Más de 2.2 millones de personas realizan trabajos domésticos remunerados en nuestro país. De esas, 94.8 por ciento son mujeres. El 98.3% no cuenta con acceso a algún servicio de salud, 99.2% carece de contrato escrito en el cual se podrían especificar las horas de la jornada laboral, las prestaciones, deberes y vacaciones, y 71.3% no tiene prestación alguna. Representan 4.05% de la población económicamente activa y 6.08% de la población asalariada. La mayoría son mujeres entre los 25 y 44 años (45.9%) y entre 45 y 59 años (34%); el 28.4% es de “origen indígena”. El 26.9%, en 2018, eran solteras, el 52.6 se encontraban “unidas”, el 12.5 separadas y el 7.9 eran viudas. 7.4% carecían de estudios, 43% habían cursado la primaria, 35.8 secundaria, 12.4 preparatoria, normal o técnica y 1.2 licenciatura.

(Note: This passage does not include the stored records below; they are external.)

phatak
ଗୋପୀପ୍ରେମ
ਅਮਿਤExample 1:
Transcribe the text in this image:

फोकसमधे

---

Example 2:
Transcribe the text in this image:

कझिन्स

El 14.9% no tenían hijos, 36% tenían uno o dos, 42.3 entre 3 y 5 y el 6.9 seis o más. El 32.7% ganaban menos de un salario mínimo, 9.6 el mínimo, 41.3 entre uno y dos y 9.4 entre 2 y 3. La inmensa mayoría (93.8%) laboraban “de entrada por salida”, el 4.6 eran “de planta” y 1.6 trabajaban de manera combinada. (La información anterior se encuentra en el muy ilustrativo trabajo de Graciela Bensusan, Perfil del trabajo doméstico remunerado en México. OIT, Nacional Monte de Piedad. 2019).

Sabemos además que es un trabajo que se realiza de forma disgregada. Por sus características, las trabajadoras domésticas laboran aisladas unas de otras lo que dificulta su organización. Suelen estar sujetas a un trato discrecional dada la asimetría de poder entre empleadores y asalariadas y por ello mismo son vulnerables. No son pocas, pero se encuentran “invisibilizadas” quizá por su dispersión, quizá por su falta de organización y voz y quizá por la insensibilidad social en relación a una realidad añeja, que ha estado presente a lo largo de las décadas, los siglos, sin demasiada atención.

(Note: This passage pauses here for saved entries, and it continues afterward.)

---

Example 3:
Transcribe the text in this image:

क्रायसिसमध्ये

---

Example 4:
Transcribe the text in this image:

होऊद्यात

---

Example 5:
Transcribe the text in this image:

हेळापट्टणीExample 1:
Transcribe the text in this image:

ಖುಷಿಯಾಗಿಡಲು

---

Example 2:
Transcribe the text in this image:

Por ello, no es sino una buena noticia el anuncio de que esas trabajadoras deberán ser inscritas al Instituto Mexicano del Seguro Social. Se trata de que estén protegidas con servicios médicos, atención durante sus incapacidades, gocen de pensión, generen un fondo de retiro y puedan ejercer algunas prestaciones (guarderías o velatorios). Esos beneficios, como se sabe, no solo son para el trabajador, sino que incluyen al cónyuge, los hijos y padres. Un salto, que, de cumplirse, estaría contribuyendo a construir un piso mínimo de derechos para una franja poblacional tradicionalmente descobijada.

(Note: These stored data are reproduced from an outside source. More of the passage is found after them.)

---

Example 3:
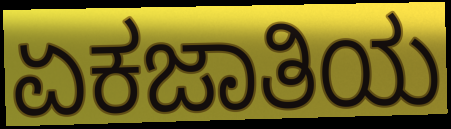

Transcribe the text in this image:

ಏಕಜಾತಿಯ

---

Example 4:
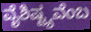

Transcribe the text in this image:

ವೈಶಿಷ್ಟ್ಯವೆಂಬ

Ahora es necesario hacerlo realidad, es decir, que las trabajadoras sean apuntadas en el IMSS y puedan ejercer sus derechos. Marta Cebollada (Trabajo del hogar y trabajo decente en América Latina. OIT, Nacional Monte de Piedad. 2019), luego de estudiar los casos de Argentina, Brasil, Uruguay, Chile y Costa Rica, llega a la conclusión de que además de la iniciativa anterior es necesaria una “estrategia multidimensional” para lograr condiciones laborales y de vida satisfactorias para las trabajadoras domésticas. Y ello es posible. Baste señalar que mientras en Uruguay 66% tiene seguridad social, entre nosotros, ya se ha dicho, una insignificante minoría puede ejercer ese derecho.

Tomando en cuenta la experiencia de países similares al nuestro, Cebollada propone desatar campañas de información de los derechos de las trabajadoras. Es necesario modificar el sentido común para dar pie a relaciones contractuales reguladas y generadoras de derechos. Además, señala la misma autora, parece imprescindible, equiparar el trabajo doméstico con el resto de las actividades asalariadas y establecer sus especificidades en la ley. No estaría de más diseñar incentivos fiscales para que los empleadores registren a las trabajadoras, construir dispositivos de fiscalización (inspecciones laborales) ágiles y oportunos, buscar mecanismos de negociación colectiva, registros por internet accesibles y una fórmula simplificada para la afiliación al IMSS.